Watch CBS News

Bernd Schmitt: How to Make All Your Thoughts Big

I'm reading Big Think Strategy by Bernd H. Schmitt, a professor at Columbia Business School.

Schmitt's subtitle is "how to leverage bold ideas and leave small thinking behind." He claims to have come up with a systematic way for companies to think big thoughts, like the Trojan Horse. The Trojan Horse is perhaps better known in business as a kind of malevolent software attack, but the original concept came from the Trojan Wars, or at least the Greek myths around that war.

The Greeks ended the war by coming up with a clever idea, commonly attributed to Odysseus (though he may have stolen it from one of the Greek gods). Here's how it worked: the Greeks burned their camps and sailed away from Troy, leaving behind only a large wooden horse, to honor the Trojans.

The Trojans pulled the horse inside their city and threw a huge party. But late at night, in a carefully orchestrated maneuver, a few Greeks sequestered in the belly of the horse crept out past the wine-addled Trojans, threw open the gates and signaled the ships to return. The Greeks overthrow Troy and set off paroxysms of poetry (The Trojan Horse story is told briefly in the 4th book of The Odyssey and at somewhat more length in the 2nd book of Vergil's Aeneid).
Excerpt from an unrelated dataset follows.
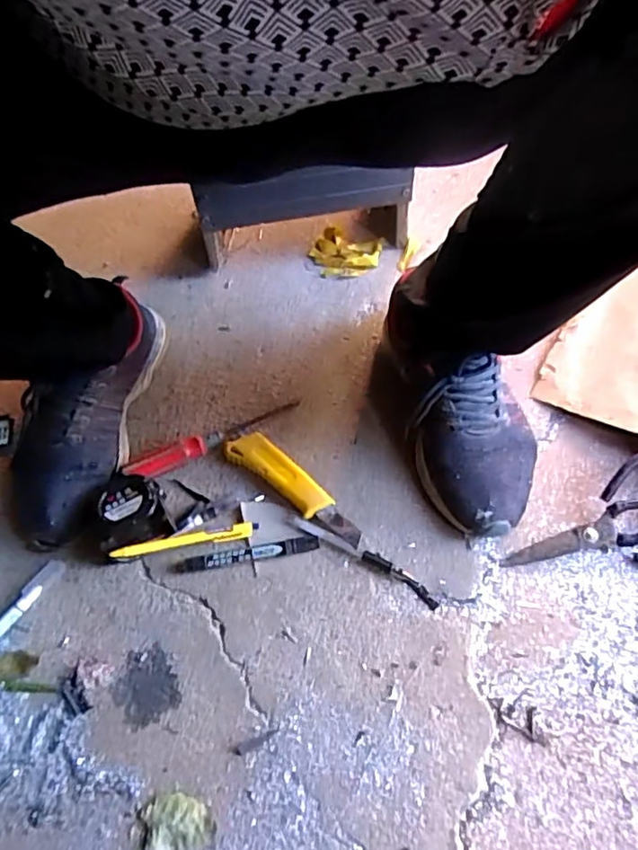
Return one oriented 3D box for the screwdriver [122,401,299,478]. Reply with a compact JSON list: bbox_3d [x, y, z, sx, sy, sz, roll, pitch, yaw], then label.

Schmitt may have solved the Innovator's Dilemma, of which I am reminded every time I drive down the main street of my town, home to the company that pioneered selling soda pop in cans, long ago acquired by a company that followed behind it. I must note, however, that the example of the Trojan Horse is improbable. As Robert Graves notes in The Greek Myths, it's likely a story that evolved from artists' fancy. Troy most likely was sacked using wooden towers covered in horsehide. Even in the poems it's seen as a sign that the gods were involved that the Greeks were not discovered, and what management strategy can really depend on miracles?

But more to the point for modern management, it took Odysseus (or Athena) a decade of siege and the death of Achilles and other heroes to come up with the idea. Schmitt also cites the example of IBM's conversion to services from hardware, which came about after the company had a near-death experience, and the Metropolitan Opera's clever marketing, which has stimulated growth but cannot change the nature of the Met's problem: it is a kind of modern musical museum. Each of these examples was driven by desperation and fraught with peril. Thus, none fill me with confidence that Schmitt can systematize big ideas.

We shall see where he goes in his slim (160 pages) volume.